Provides common functionality for STT services including audio passthrough, muting, settings management, and audio processing. Subclasses must implement the run_stt method to provide actual speech recognition.
- Parameters:
audio_passthrough – Whether to pass audio frames downstream after processing. Defaults to True.
sample_rate (int | None) – The sample rate for audio input. If None, will be determined from the start frame.
**kwargs – Additional arguments passed to the parent AIService.
- property is_muted: bool
Check if the STT service is currently muted.
- Returns:
True if the service is muted and will not process audio.
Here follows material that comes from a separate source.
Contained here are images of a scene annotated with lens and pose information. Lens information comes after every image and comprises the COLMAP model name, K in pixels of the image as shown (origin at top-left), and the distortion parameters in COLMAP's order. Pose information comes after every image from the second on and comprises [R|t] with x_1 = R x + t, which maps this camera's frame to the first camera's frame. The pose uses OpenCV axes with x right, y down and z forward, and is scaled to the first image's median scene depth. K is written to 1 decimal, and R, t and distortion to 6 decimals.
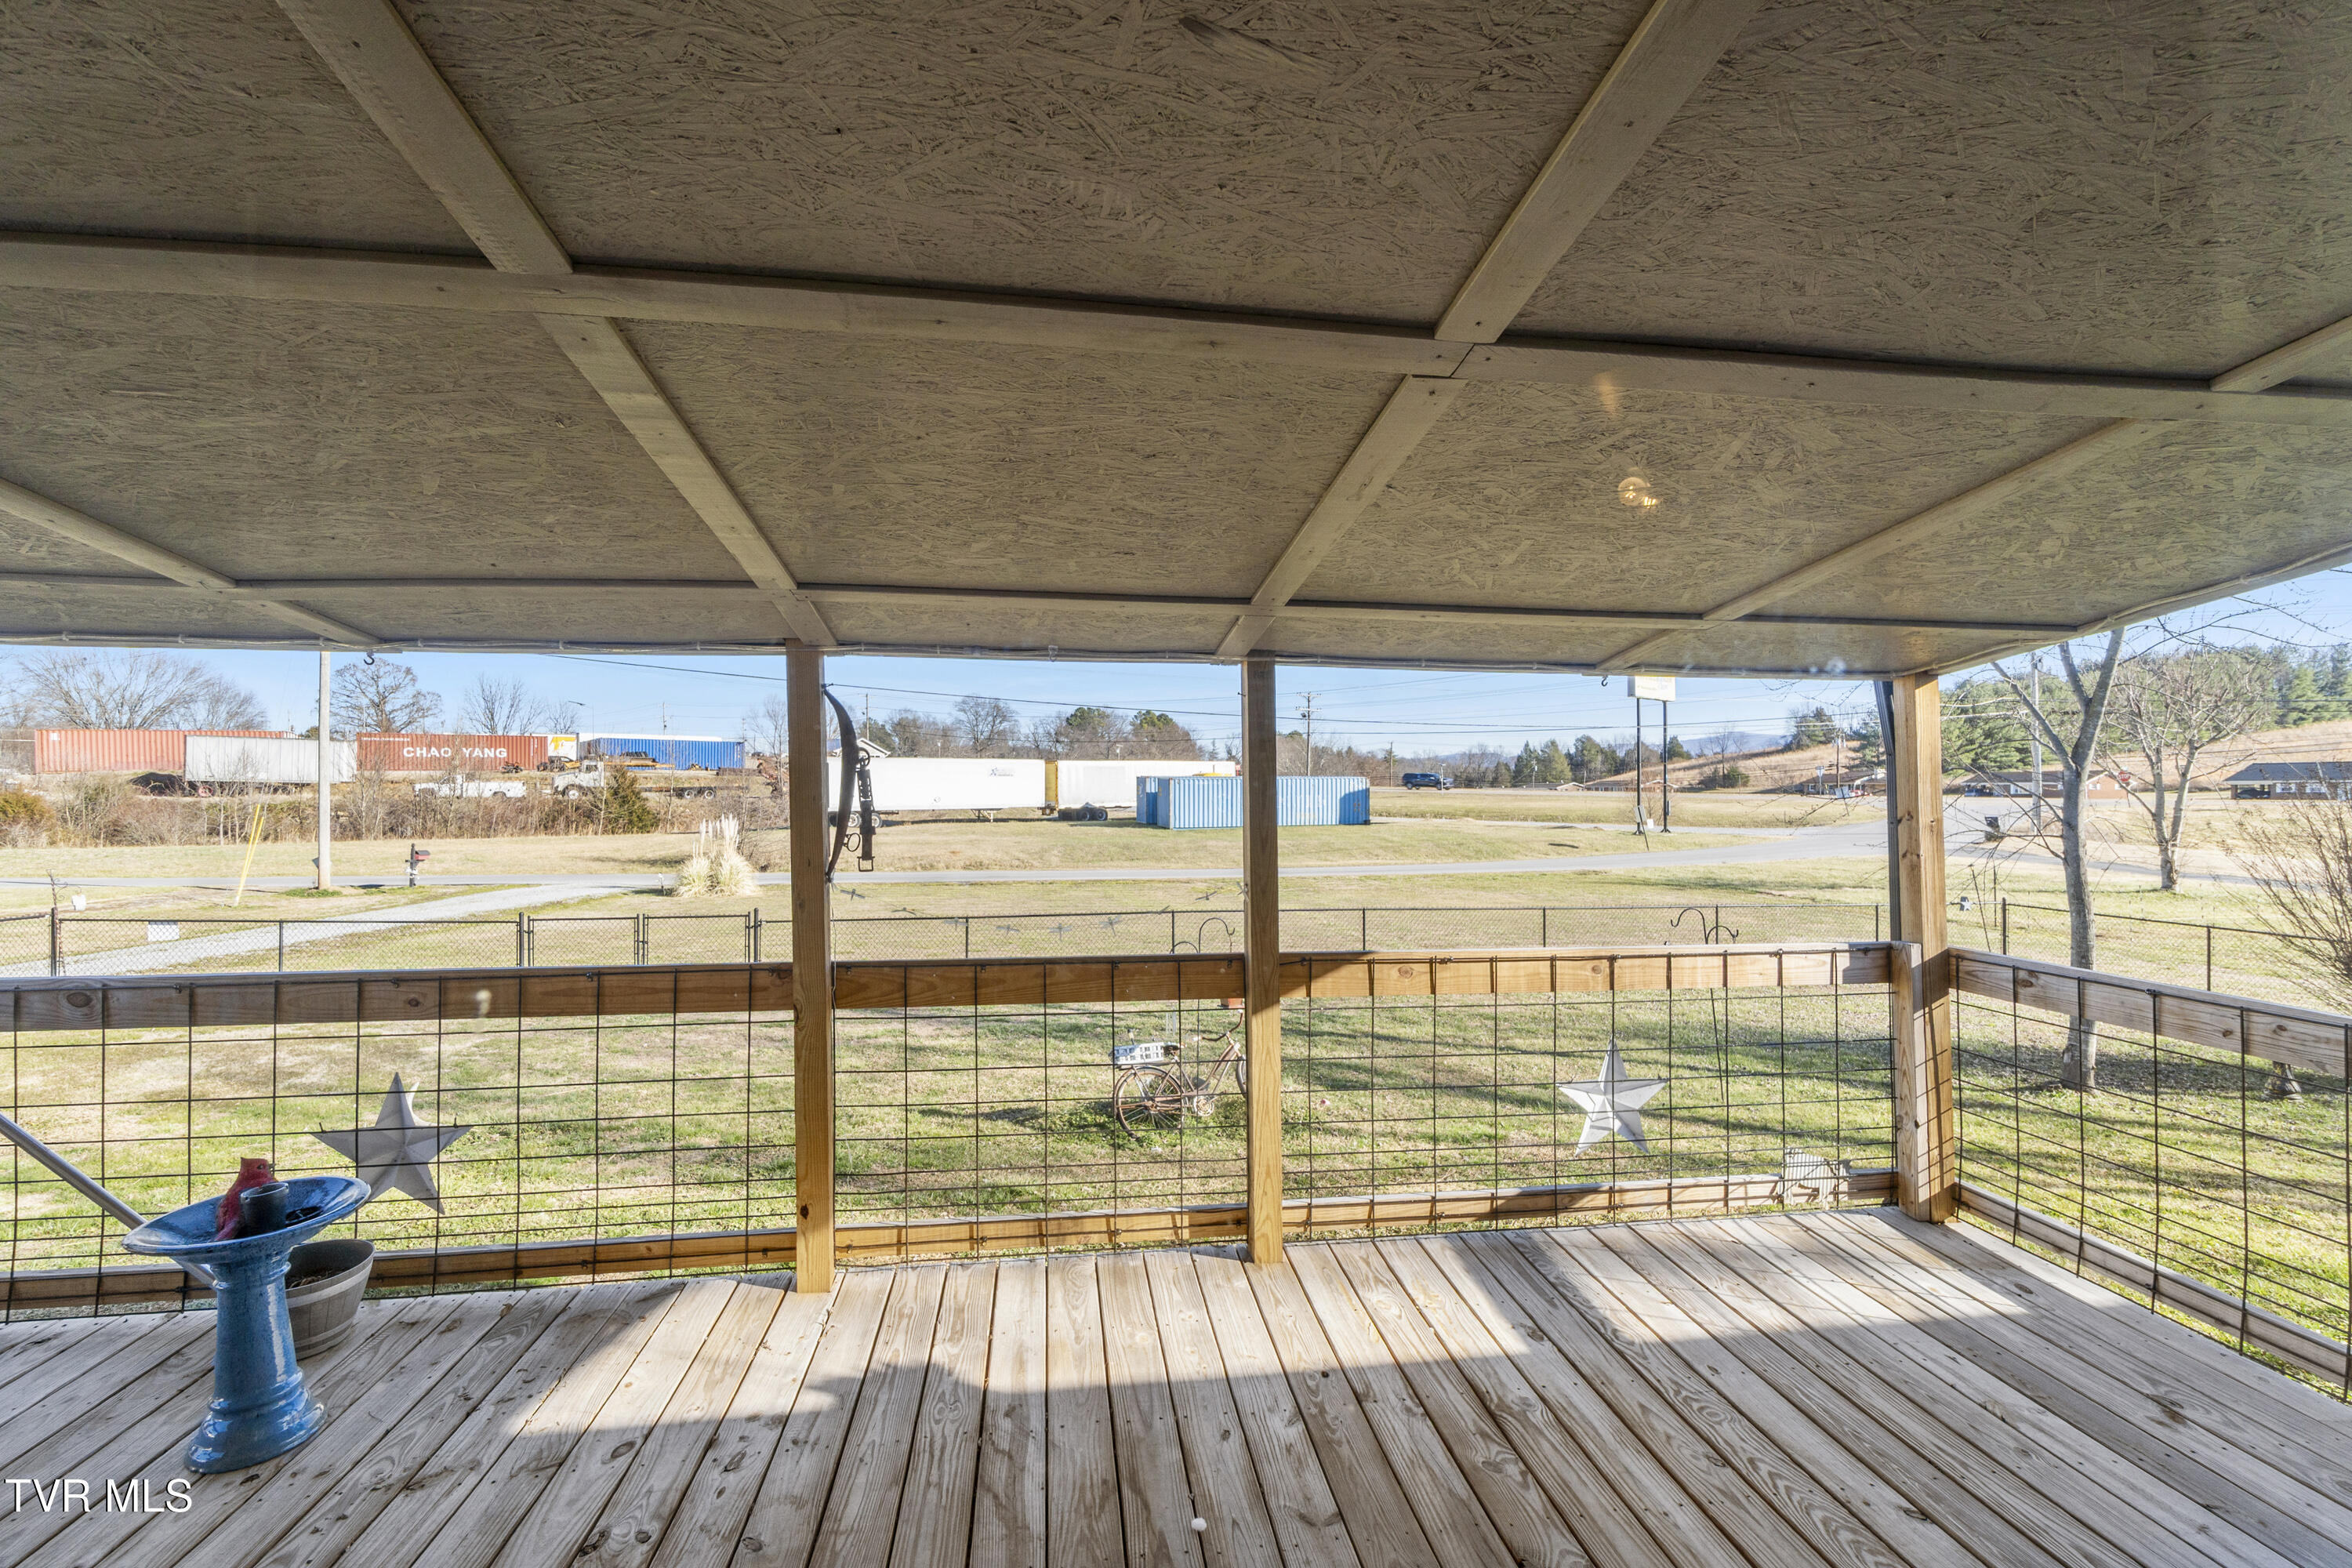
lens RADIAL K [[1027.7, 0, 1171.9], [0, 1027.7, 794.2], [0, 0, 1]] dist [-0.001824, -0.000019]
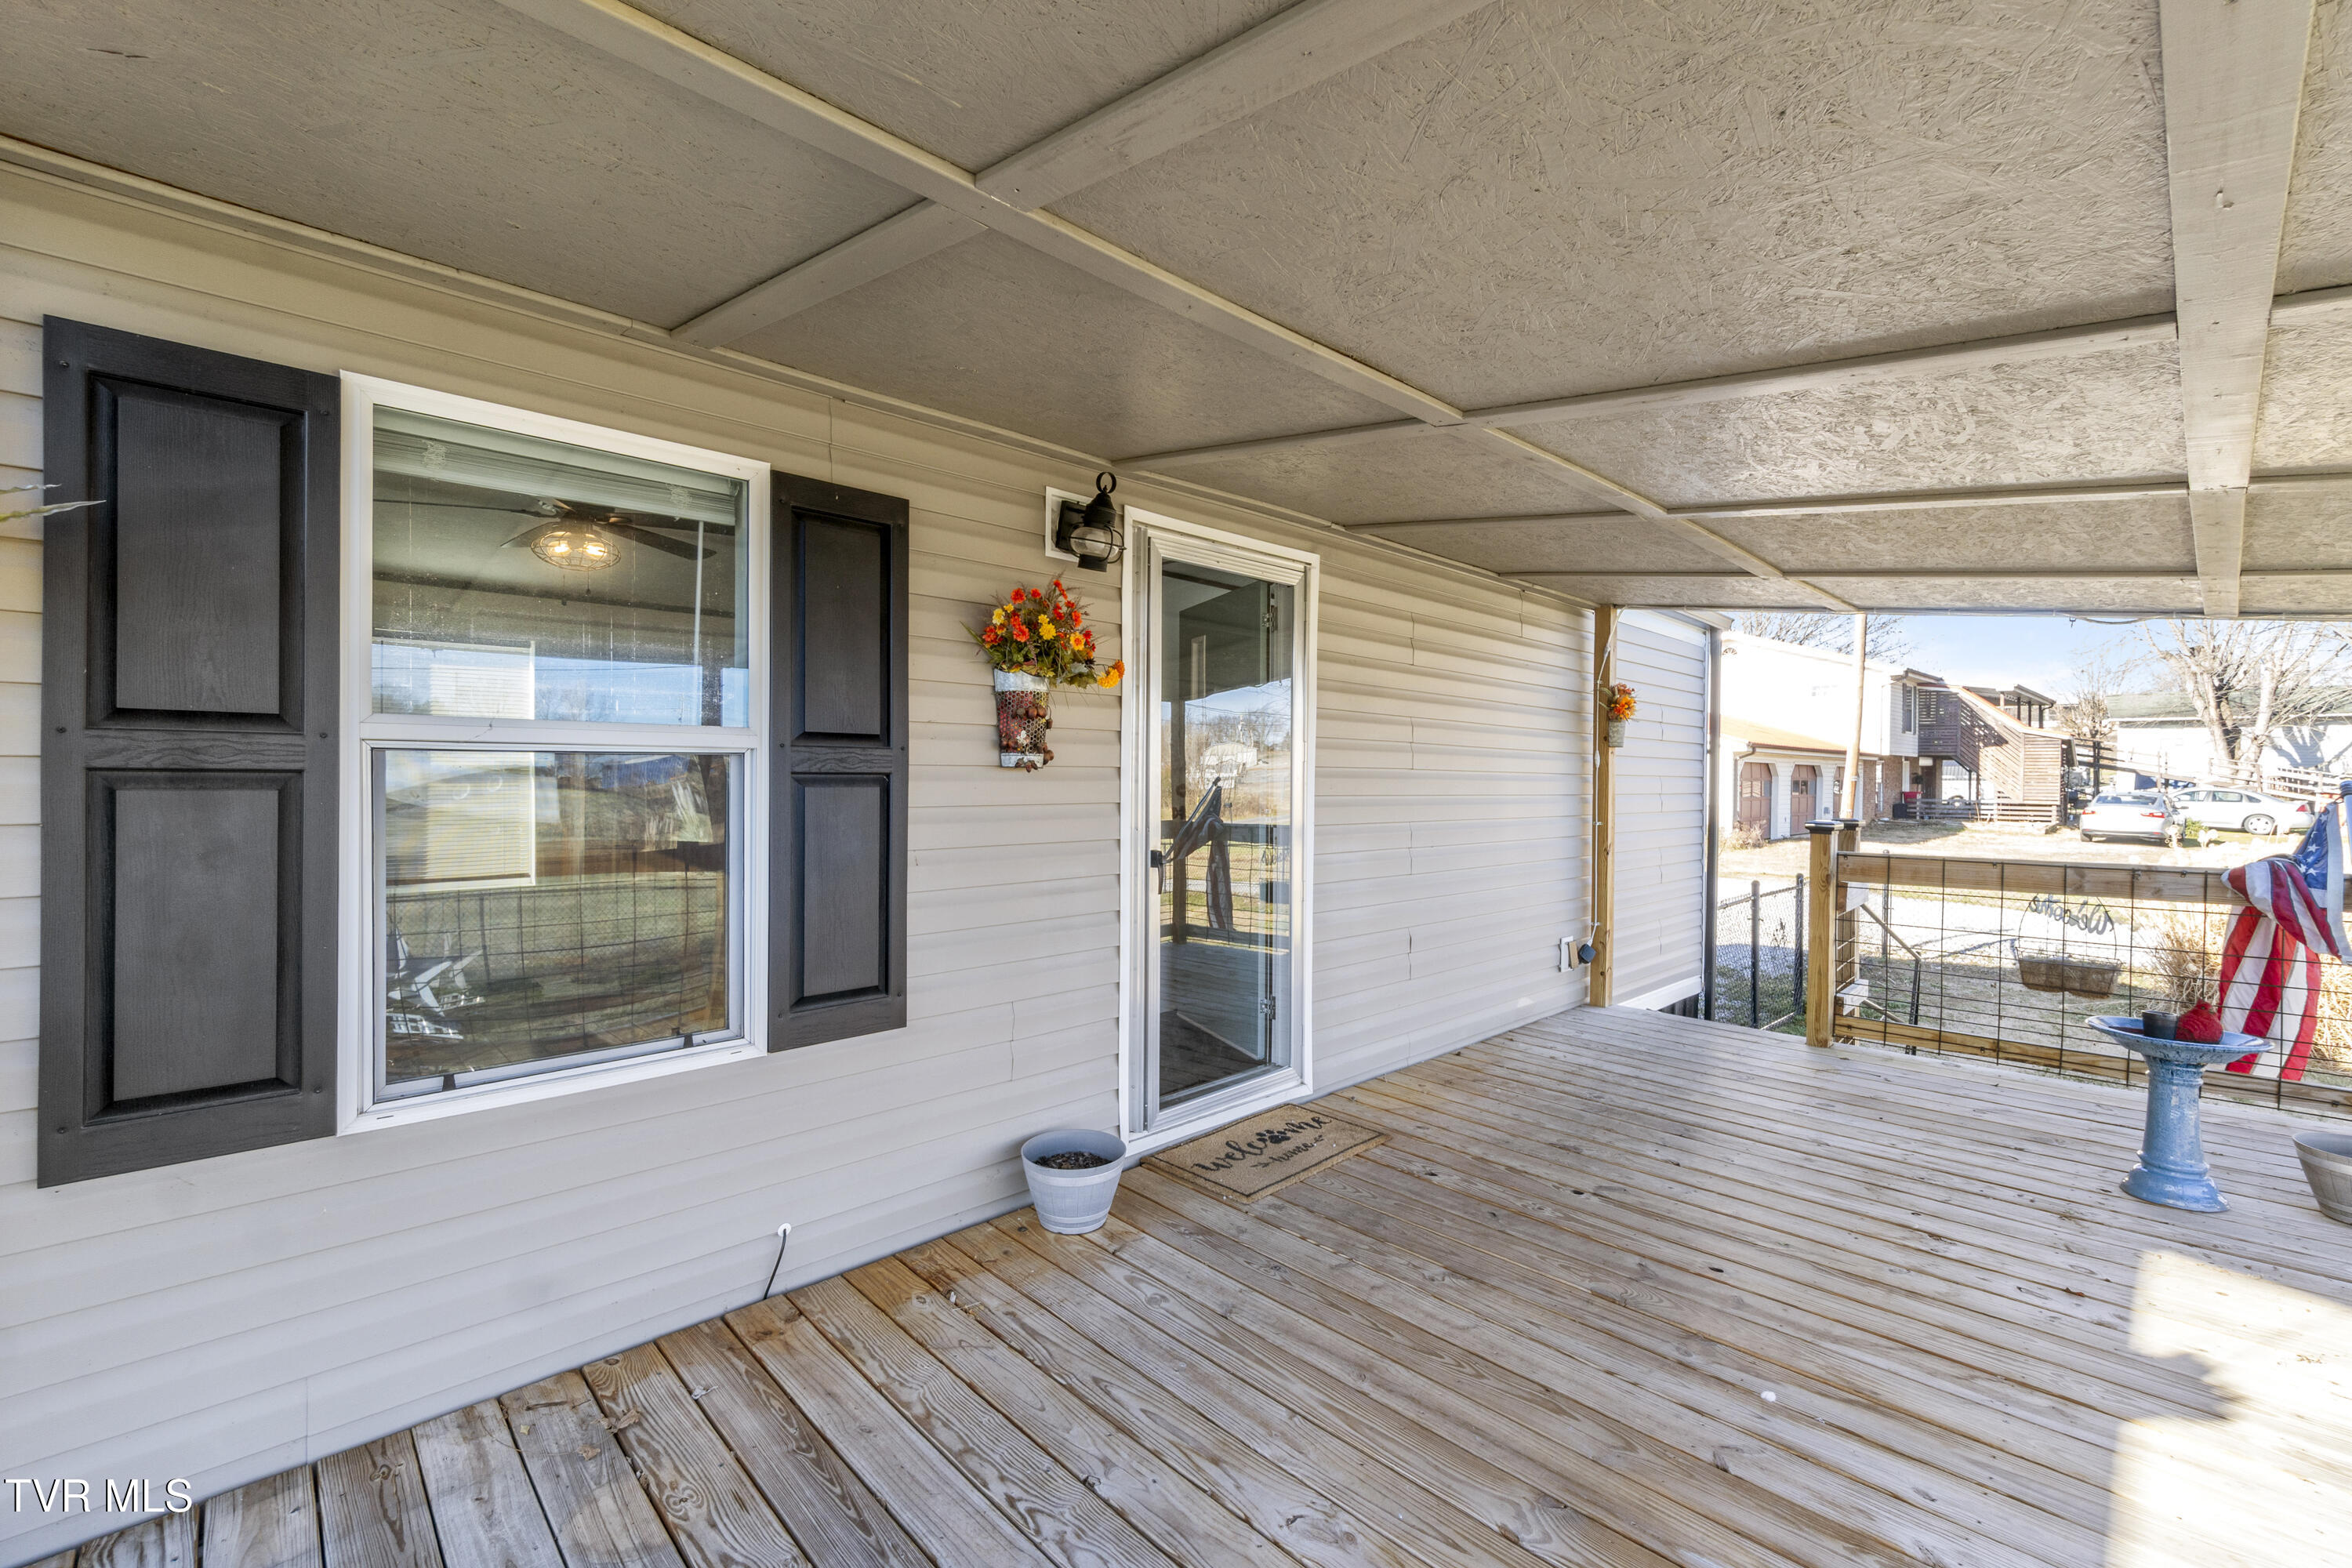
lens RADIAL K [[1007.3, 0, 1176.0], [0, 1007.3, 784.0], [0, 0, 1]] dist [-0.002485, -0.000214]
pose [[-0.810245, 0.000970, -0.586091, 1.046074], [-0.000680, 0.999996, 0.002596, 0.073367], [0.586091, 0.002502, -0.810241, 1.374074]]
- property sample_rate: int
Get the current sample rate for audio processing.
- Returns:
The sample rate in Hz.
- async set_model(model)[source]
Set the speech recognition model.
- Parameters:
model (str) – The name of the model to use for speech recognition.
- async set_language(language)[source]
Set the language for speech recognition.
- Parameters:
language (Language) – The language to use for speech recognition.
- abstractmethod async run_stt(audio)[source]
Run speech-to-text on the provided audio data.
This method must be implemented by subclasses to provide actual speech recognition functionality.
- Parameters:
audio (bytes) – Raw audio bytes to transcribe.
- Yields:
Frame – Frames containing transcription results (typically TextFrame).
- Return type:
AsyncGenerator[Frame, None]
- async start(frame)[source]
Start the STT service.
- Parameters:
frame (StartFrame) – The start frame containing initialization parameters.
- async process_audio_frame(frame, direction)[source]
Process an audio frame for speech recognition.
- Parameters:
frame (AudioRawFrame) – The audio frame to process.
direction (FrameDirection) – The direction of frame processing.
- async process_frame(frame, direction)[source]
Process frames, handling VAD events and audio segmentation.
- Parameters:
frame (Frame) – The frame to process.
direction (FrameDirection) – The direction of frame processing.
- class pipecat.services.stt_service.SegmentedSTTService(*, sample_rate=None, **kwargs)[source]
Bases:
STTService
STT service that processes speech in segments using VAD events.
Uses Voice Activity Detection (VAD) events to detect speech segments and runs speech-to-text only on those segments, rather than continuously.
Requires VAD to be enabled in the pipeline to function properly. Maintains a small audio buffer to account for the delay between actual speech start and VAD detection.
- Parameters:
sample_rate (int | None) – The sample rate for audio input. If None, will be determined from the start frame.
**kwargs – Additional arguments passed to the parent STTService.
- async start(frame)[source]
Start the segmented STT service and initialize audio buffer.
- Parameters:
frame (StartFrame) – The start frame containing initialization parameters.
- async process_frame(frame, direction)[source]
Process frames, handling VAD events and audio segmentation.
- Parameters:
frame (Frame)
direction (FrameDirection)
- async process_audio_frame(frame, direction)[source]
Process audio frames by buffering them for segmented transcription.
Continuously buffers audio, growing the buffer while user is speaking and maintaining a small buffer when not speaking to account for VAD delay.
- Parameters:
frame (AudioRawFrame) – The audio frame to process.
direction (FrameDirection) – The direction of frame processing.